▸ STUDY TEXT
Organizational Culture Concept
According to L. Smircich’s definition in “Concepts of Culture and Organizational Analysis” Organizational Culture represents the behavior system, standards and social values (reference patterns that influence the way how people act and evaluate events) accepted and shared by all members of the organization and that in some way make it unique. Is, therefore, a set of unique characteristics that allow distinguishing the organization from all of the others. Corresponds to what represents an individual’s personality and shows the way how organization members behave according to the existent values’ system.
Organizational Culture significance is due to the factor of forming a strong motivation determinant in the organization, fact due to the performed tasks, namely:
- Give an identity feeling, union and collective participation to the organization members;
- Encourage the people’s commitment;
- Guide and mold people’s behavior.

▸ EXERCISE
In the text on organizational culture, whose definition of the concept is cited, and in which work?

▸ DATA EXTRACTS
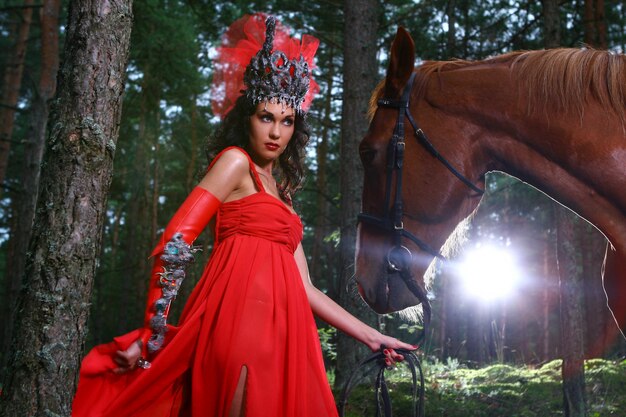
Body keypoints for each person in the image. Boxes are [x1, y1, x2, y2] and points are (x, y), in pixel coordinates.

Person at [72, 13, 416, 417]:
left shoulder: (284, 196)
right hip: (235, 323)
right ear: (247, 117)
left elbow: (305, 288)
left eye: (286, 121)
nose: (275, 133)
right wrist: (154, 330)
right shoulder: (235, 162)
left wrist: (371, 336)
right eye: (265, 117)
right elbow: (176, 240)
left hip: (286, 335)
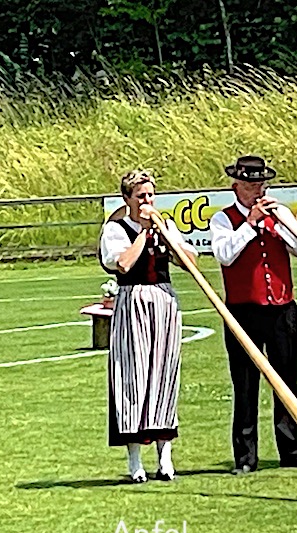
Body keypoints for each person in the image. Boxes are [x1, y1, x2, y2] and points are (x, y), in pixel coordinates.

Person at [210, 155, 297, 473]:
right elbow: (225, 255)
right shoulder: (223, 219)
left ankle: (291, 451)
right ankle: (245, 457)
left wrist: (281, 225)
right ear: (236, 187)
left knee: (286, 382)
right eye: (251, 185)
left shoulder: (279, 213)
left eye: (261, 185)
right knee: (245, 384)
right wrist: (250, 224)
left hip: (282, 308)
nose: (258, 190)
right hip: (243, 310)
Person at [99, 169, 197, 483]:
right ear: (127, 199)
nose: (147, 201)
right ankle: (135, 460)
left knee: (164, 374)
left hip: (164, 300)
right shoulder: (115, 229)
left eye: (151, 195)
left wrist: (166, 236)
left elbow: (190, 262)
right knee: (134, 375)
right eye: (141, 196)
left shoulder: (166, 225)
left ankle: (165, 458)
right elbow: (123, 264)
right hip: (133, 300)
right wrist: (143, 232)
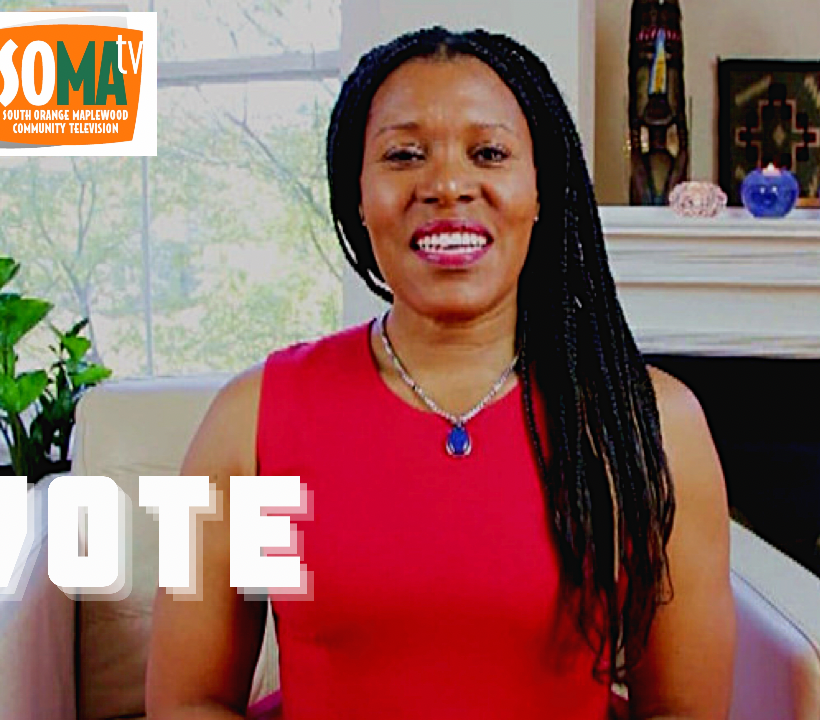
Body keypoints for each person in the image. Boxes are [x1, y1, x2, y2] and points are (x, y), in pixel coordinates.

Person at [145, 26, 734, 720]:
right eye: (403, 155)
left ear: (541, 189)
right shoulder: (247, 420)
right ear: (356, 194)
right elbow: (186, 702)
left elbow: (684, 711)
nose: (448, 185)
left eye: (489, 153)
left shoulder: (653, 425)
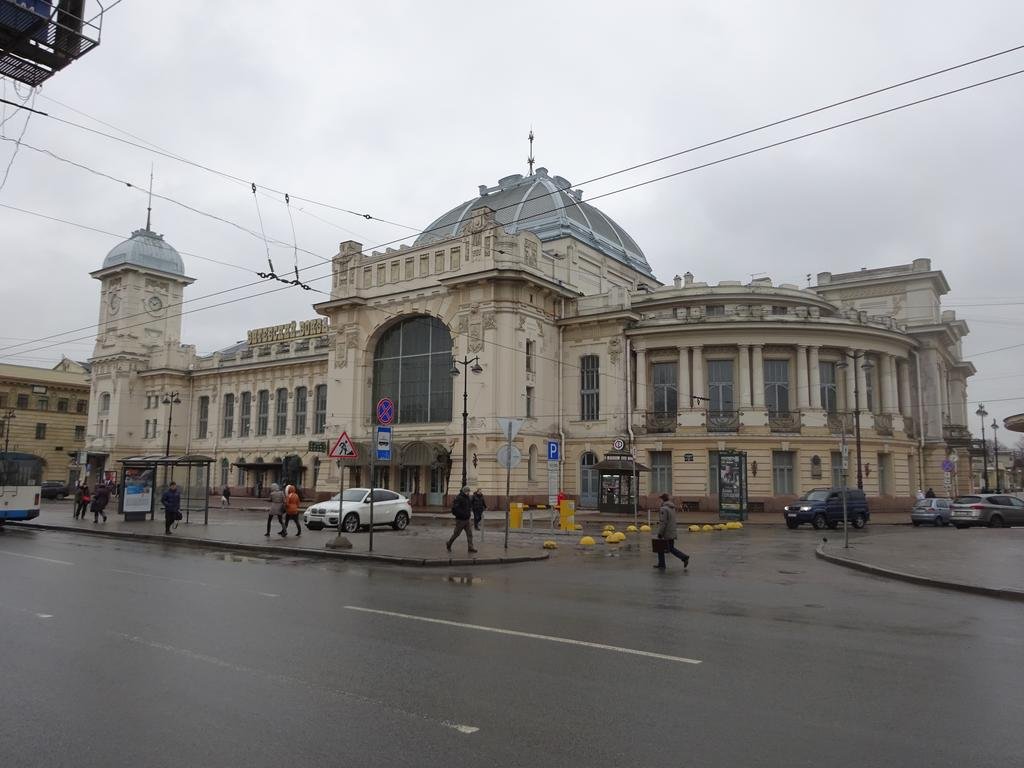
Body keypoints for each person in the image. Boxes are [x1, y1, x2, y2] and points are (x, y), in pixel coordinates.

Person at [653, 493, 689, 570]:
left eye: (660, 500)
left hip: (666, 532)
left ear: (662, 500)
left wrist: (660, 533)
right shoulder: (672, 508)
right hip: (672, 531)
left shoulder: (663, 509)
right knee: (670, 548)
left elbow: (663, 522)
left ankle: (662, 564)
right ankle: (683, 557)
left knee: (660, 547)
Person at [446, 485, 477, 554]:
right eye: (467, 491)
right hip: (460, 520)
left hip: (467, 520)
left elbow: (469, 506)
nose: (469, 493)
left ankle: (470, 547)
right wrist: (462, 514)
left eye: (469, 491)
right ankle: (449, 543)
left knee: (469, 534)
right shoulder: (458, 498)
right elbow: (455, 509)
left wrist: (469, 513)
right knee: (456, 534)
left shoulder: (468, 498)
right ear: (464, 491)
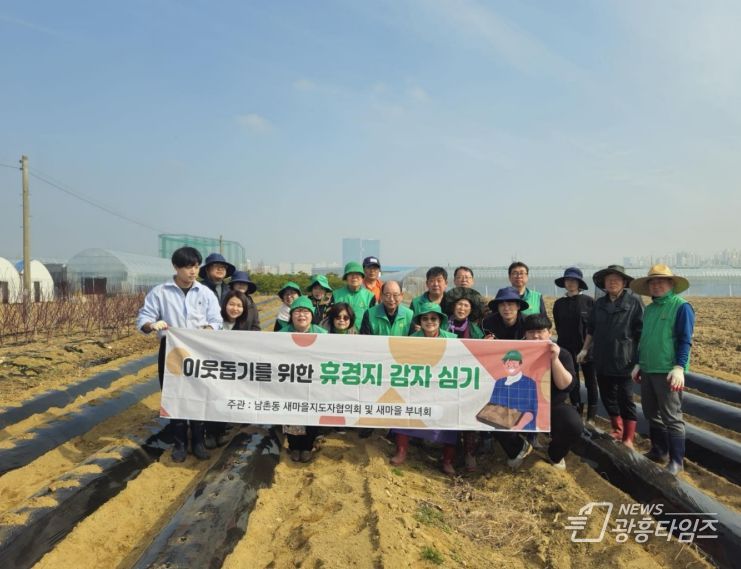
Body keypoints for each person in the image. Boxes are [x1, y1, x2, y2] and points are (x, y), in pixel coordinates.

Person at [136, 246, 223, 463]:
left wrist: (210, 328)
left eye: (196, 266)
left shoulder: (205, 293)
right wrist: (151, 325)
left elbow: (216, 320)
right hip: (171, 350)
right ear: (176, 267)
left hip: (198, 351)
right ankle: (180, 443)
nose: (193, 271)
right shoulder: (160, 292)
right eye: (187, 267)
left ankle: (198, 441)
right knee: (174, 394)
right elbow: (144, 318)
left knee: (199, 393)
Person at [630, 265, 695, 475]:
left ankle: (676, 461)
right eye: (653, 282)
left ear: (671, 284)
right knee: (651, 412)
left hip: (667, 370)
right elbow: (644, 339)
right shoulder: (649, 309)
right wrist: (639, 363)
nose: (656, 285)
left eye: (661, 281)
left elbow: (685, 340)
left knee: (672, 416)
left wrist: (679, 367)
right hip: (648, 368)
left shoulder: (681, 307)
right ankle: (659, 450)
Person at [578, 265, 643, 448]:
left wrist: (639, 361)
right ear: (604, 284)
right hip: (602, 357)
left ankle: (628, 438)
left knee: (626, 398)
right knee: (607, 396)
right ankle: (617, 428)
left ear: (624, 282)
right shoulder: (599, 304)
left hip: (624, 359)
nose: (612, 283)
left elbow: (641, 333)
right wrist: (585, 349)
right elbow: (591, 329)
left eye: (616, 280)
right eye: (609, 280)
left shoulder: (634, 303)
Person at [391, 302, 458, 475]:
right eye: (425, 318)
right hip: (418, 386)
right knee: (403, 407)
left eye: (433, 318)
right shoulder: (411, 340)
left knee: (453, 414)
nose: (429, 322)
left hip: (443, 388)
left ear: (440, 321)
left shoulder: (453, 340)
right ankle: (401, 451)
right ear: (420, 321)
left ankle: (447, 460)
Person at [523, 314, 584, 470]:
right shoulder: (516, 352)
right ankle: (517, 448)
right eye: (531, 332)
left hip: (551, 405)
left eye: (540, 331)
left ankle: (554, 454)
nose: (536, 336)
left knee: (573, 424)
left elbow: (566, 386)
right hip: (520, 404)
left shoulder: (562, 354)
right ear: (525, 334)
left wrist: (554, 359)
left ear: (549, 333)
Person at [278, 296, 328, 462]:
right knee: (291, 413)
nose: (301, 315)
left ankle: (307, 447)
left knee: (311, 414)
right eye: (297, 311)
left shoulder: (322, 334)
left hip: (314, 383)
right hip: (289, 382)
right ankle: (294, 446)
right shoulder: (281, 335)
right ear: (291, 315)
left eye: (306, 311)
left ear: (312, 315)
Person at [204, 290, 253, 449]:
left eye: (239, 306)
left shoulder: (243, 326)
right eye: (231, 304)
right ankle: (209, 432)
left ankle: (220, 431)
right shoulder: (214, 323)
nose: (235, 308)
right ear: (224, 305)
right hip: (213, 368)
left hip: (231, 370)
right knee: (212, 398)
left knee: (226, 399)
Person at [442, 286, 484, 471]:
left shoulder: (475, 330)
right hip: (445, 377)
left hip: (467, 378)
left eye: (466, 306)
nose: (462, 308)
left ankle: (469, 452)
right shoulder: (442, 325)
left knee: (468, 412)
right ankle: (448, 456)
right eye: (459, 304)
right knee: (449, 415)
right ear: (453, 306)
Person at [552, 267, 598, 422]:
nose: (570, 283)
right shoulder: (559, 304)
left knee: (591, 381)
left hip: (586, 348)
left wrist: (587, 348)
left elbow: (594, 327)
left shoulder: (589, 302)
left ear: (579, 283)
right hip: (566, 347)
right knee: (573, 380)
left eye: (574, 280)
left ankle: (591, 416)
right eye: (567, 280)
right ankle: (576, 409)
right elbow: (558, 325)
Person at [331, 262, 375, 331]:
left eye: (357, 274)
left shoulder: (370, 296)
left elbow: (373, 319)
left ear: (362, 278)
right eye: (351, 274)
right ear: (346, 277)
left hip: (363, 335)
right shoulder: (335, 294)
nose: (354, 277)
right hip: (339, 334)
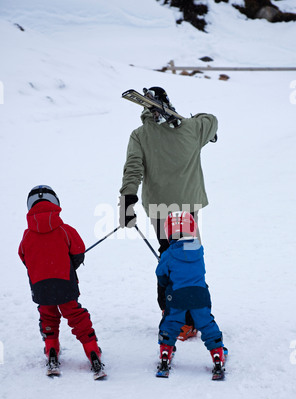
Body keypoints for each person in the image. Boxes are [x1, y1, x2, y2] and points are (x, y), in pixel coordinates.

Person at [119, 86, 218, 340]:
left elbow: (133, 168)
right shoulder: (193, 129)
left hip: (161, 208)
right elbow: (211, 120)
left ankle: (173, 315)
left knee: (168, 259)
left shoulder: (140, 135)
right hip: (188, 206)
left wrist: (128, 200)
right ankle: (196, 314)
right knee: (190, 258)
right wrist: (187, 118)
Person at [18, 185, 104, 377]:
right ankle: (92, 350)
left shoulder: (27, 235)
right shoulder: (65, 230)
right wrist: (68, 266)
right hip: (64, 282)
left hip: (40, 285)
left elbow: (23, 256)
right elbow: (78, 251)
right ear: (55, 203)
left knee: (48, 314)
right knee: (75, 314)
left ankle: (51, 349)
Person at [156, 211, 226, 380]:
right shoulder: (199, 250)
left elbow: (161, 275)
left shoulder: (168, 254)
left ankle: (166, 352)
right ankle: (217, 353)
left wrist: (165, 273)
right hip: (200, 296)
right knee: (206, 323)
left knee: (170, 324)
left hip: (177, 297)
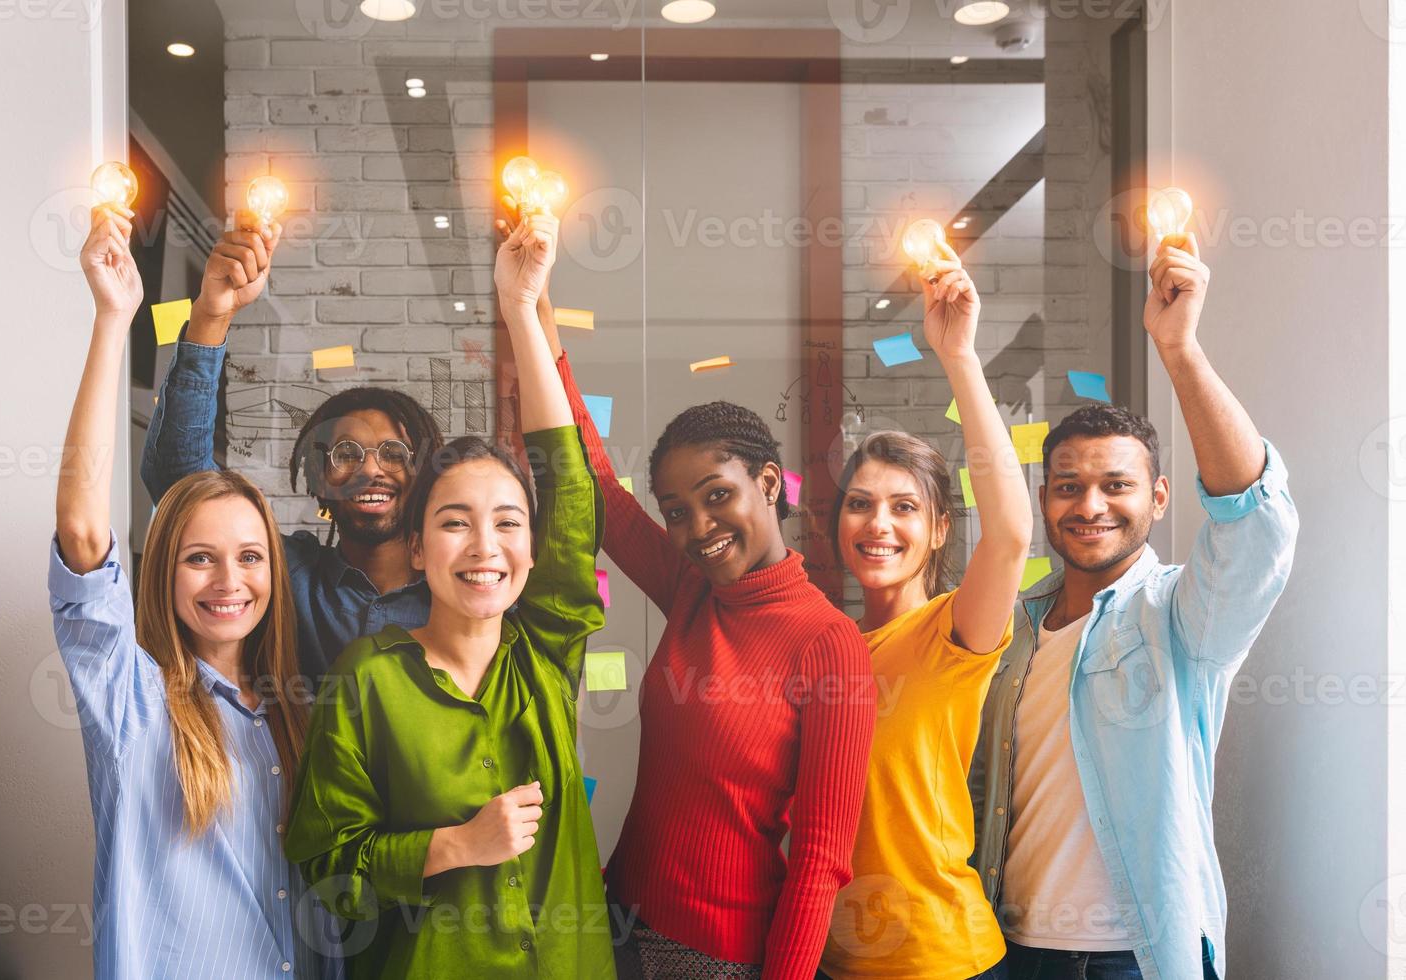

▸ SOLUTION
L. Smircich's, in “Concepts of Culture and Organizational Analysis.”